- _Brief 1_: Rewrite the High Crusade article from "1960 science fiction" to "with ISBN 978-1-4391-3377-4.", with "Baen Books" replaced by "Baen" everywhere it occurs.

- _Given passage_:
The High Crusade
- First edition
- Author: Poul Anderson
- Cover artist: Harry Schaare
- Language: English
- Genre: Science fiction
- Publisher: Doubleday
- Publication date: November 18, 1960
- Publication place: United States
- Media type: Print (hardback & paperback)
- Pages: 192

= The High Crusade =

1960 science fiction novel by Poul Anderson

The High Crusade is a science fiction novel by American writer Poul Anderson, about the consequences of an extraterrestrial scoutship landing in medieval England. Poul Anderson described the novel as "one of the most popular things I've ever done, going through many book editions in several languages."

The High Crusade was originally serialized in the July–August–September 1960 issues of Astounding.

First published in book form in 1960 by Doubleday, it has been published in (at least) June 1964 and September 1968 (by Macfadden Books), 1983, 1991 (by the SFBC and again by Baen Books), 2003, and most recently in 2010. It is in print with a paperback edition issued by Baen Books in 2010 with ISBN 978-1-4391-3377-4.

- _Available data_:
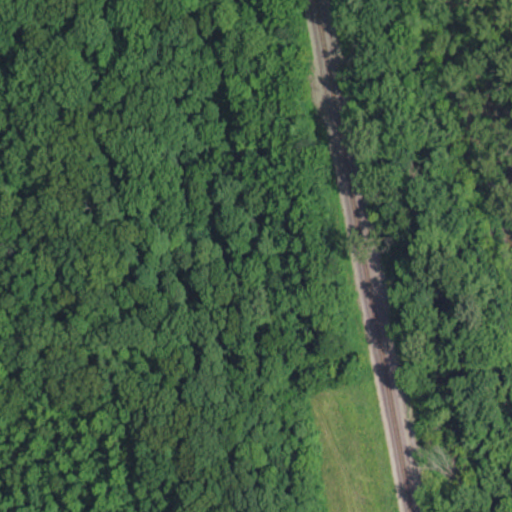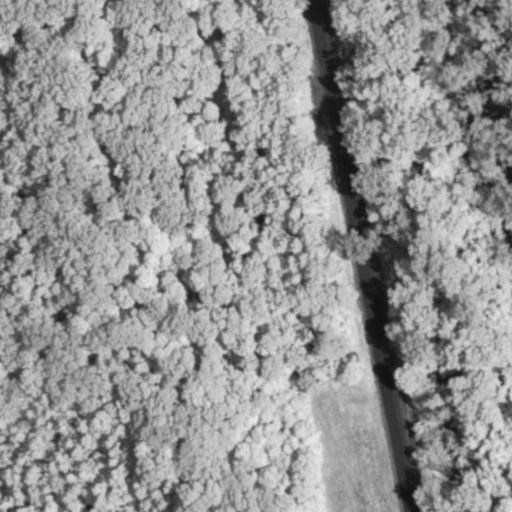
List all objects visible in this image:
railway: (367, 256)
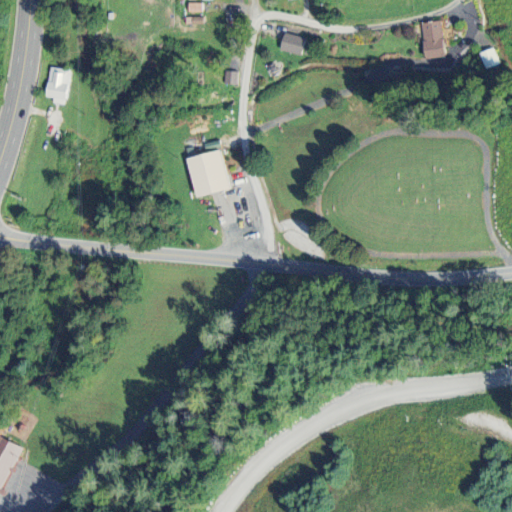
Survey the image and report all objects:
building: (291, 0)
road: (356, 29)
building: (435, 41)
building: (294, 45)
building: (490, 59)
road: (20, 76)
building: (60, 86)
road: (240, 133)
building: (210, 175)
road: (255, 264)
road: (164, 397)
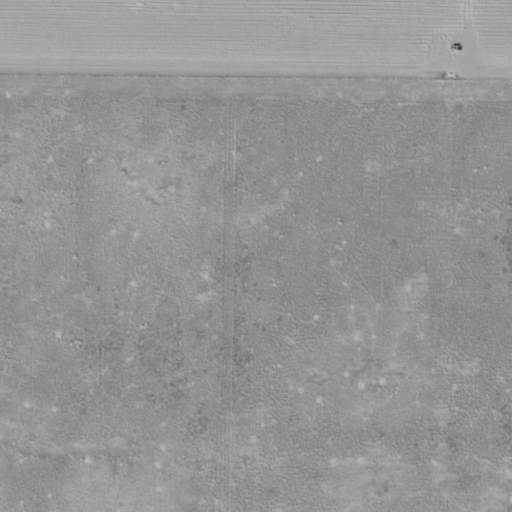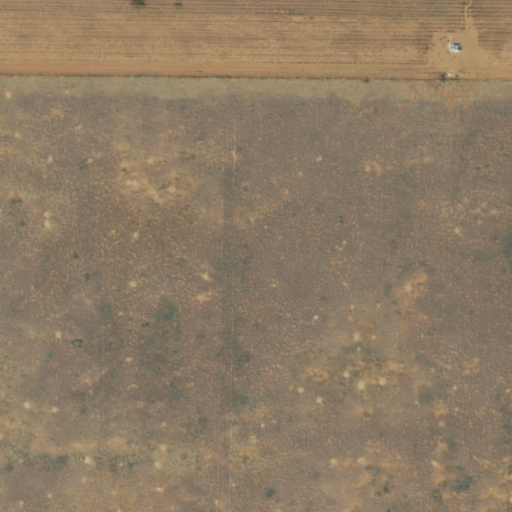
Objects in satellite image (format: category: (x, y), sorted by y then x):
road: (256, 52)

* * *

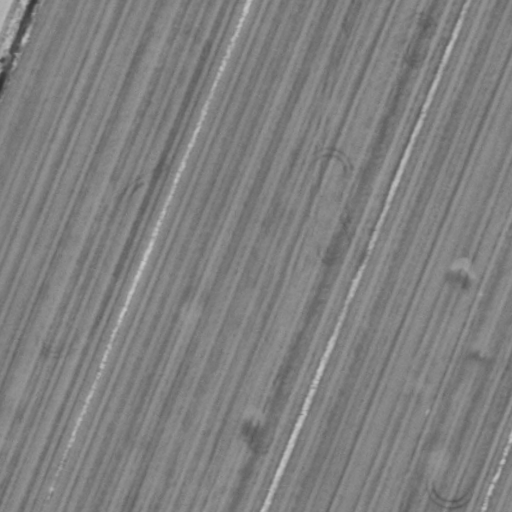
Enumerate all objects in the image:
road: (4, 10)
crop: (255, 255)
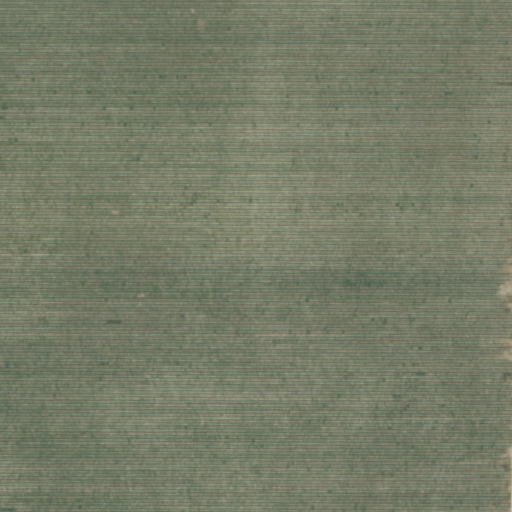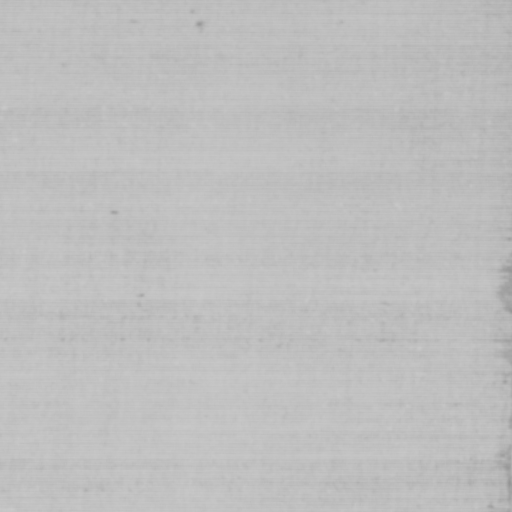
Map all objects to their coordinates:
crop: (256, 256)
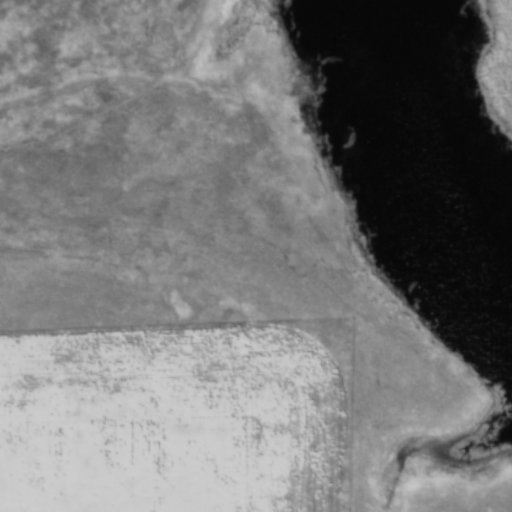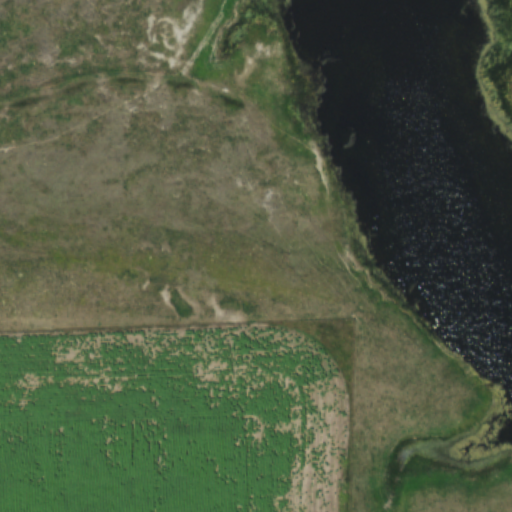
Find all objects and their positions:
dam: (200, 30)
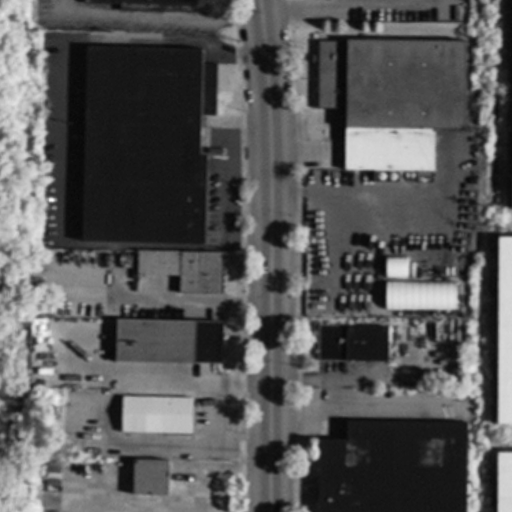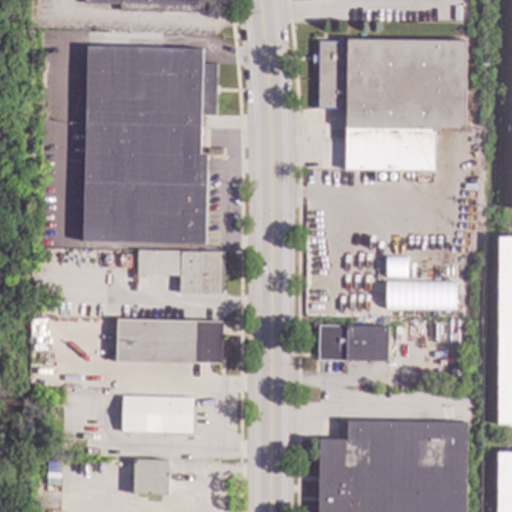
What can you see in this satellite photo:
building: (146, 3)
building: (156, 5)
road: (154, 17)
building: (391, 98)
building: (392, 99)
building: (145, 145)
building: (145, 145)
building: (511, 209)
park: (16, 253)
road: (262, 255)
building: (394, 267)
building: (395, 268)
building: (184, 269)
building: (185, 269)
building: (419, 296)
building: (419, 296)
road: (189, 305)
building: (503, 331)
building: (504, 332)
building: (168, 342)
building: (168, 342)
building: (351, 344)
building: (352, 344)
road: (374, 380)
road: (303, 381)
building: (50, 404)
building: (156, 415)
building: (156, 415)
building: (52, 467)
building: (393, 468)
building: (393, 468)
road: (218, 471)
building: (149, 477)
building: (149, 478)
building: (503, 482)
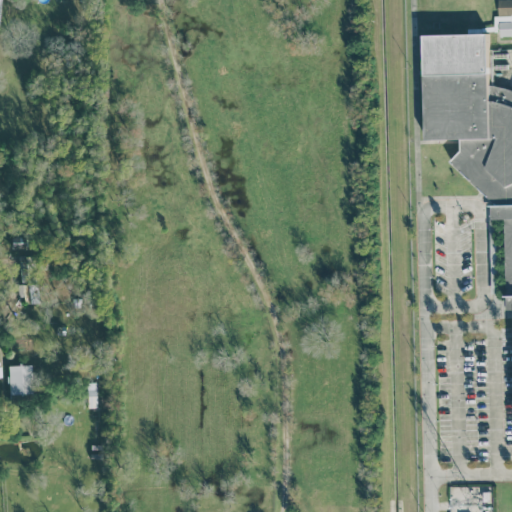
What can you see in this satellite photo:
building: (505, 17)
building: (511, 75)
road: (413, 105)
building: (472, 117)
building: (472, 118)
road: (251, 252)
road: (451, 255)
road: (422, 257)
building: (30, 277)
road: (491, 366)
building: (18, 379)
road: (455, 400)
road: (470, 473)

- _Brief 2_: Make a Markdown table of the rows above from the line with "List all objects" to the line with "road: (164, 397)", using the columns Line and Content and leaving out blank lines and pictures.

- _Written response 1_:
1960 science fiction novel by Poul Anderson

The High Crusade is a science fiction novel by American writer Poul Anderson, about the consequences of an extraterrestrial scoutship landing in medieval England. Poul Anderson described the novel as "one of the most popular things I've ever done, going through many book editions in several languages."

The High Crusade was originally serialized in the July–August–September 1960 issues of Astounding.

First published in book form in 1960 by Doubleday, it has been published in (at least) June 1964 and September 1968 (by Macfadden Books), 1983, 1991 (by the SFBC and again by Baen), 2003, and most recently in 2010. It is in print with a paperback edition issued by Baen in 2010 with ISBN 978-1-4391-3377-4.

- _Written response 2_:
| Line | Content |
|---|---|
| 1 | List all objects visible in this image: |
| 2 | railway: (367, 256) |
| 3 | Survey the image and report all objects: |
| 4 | building: (291, 0) |
| 5 | road: (356, 29) |
| 6 | building: (435, 41) |
| 7 | building: (294, 45) |
| 8 | building: (490, 59) |
| 9 | road: (20, 76) |
| 10 | building: (60, 86) |
| 11 | road: (240, 133) |
| 12 | building: (210, 175) |
| 13 | road: (255, 264) |
| 14 | road: (164, 397) |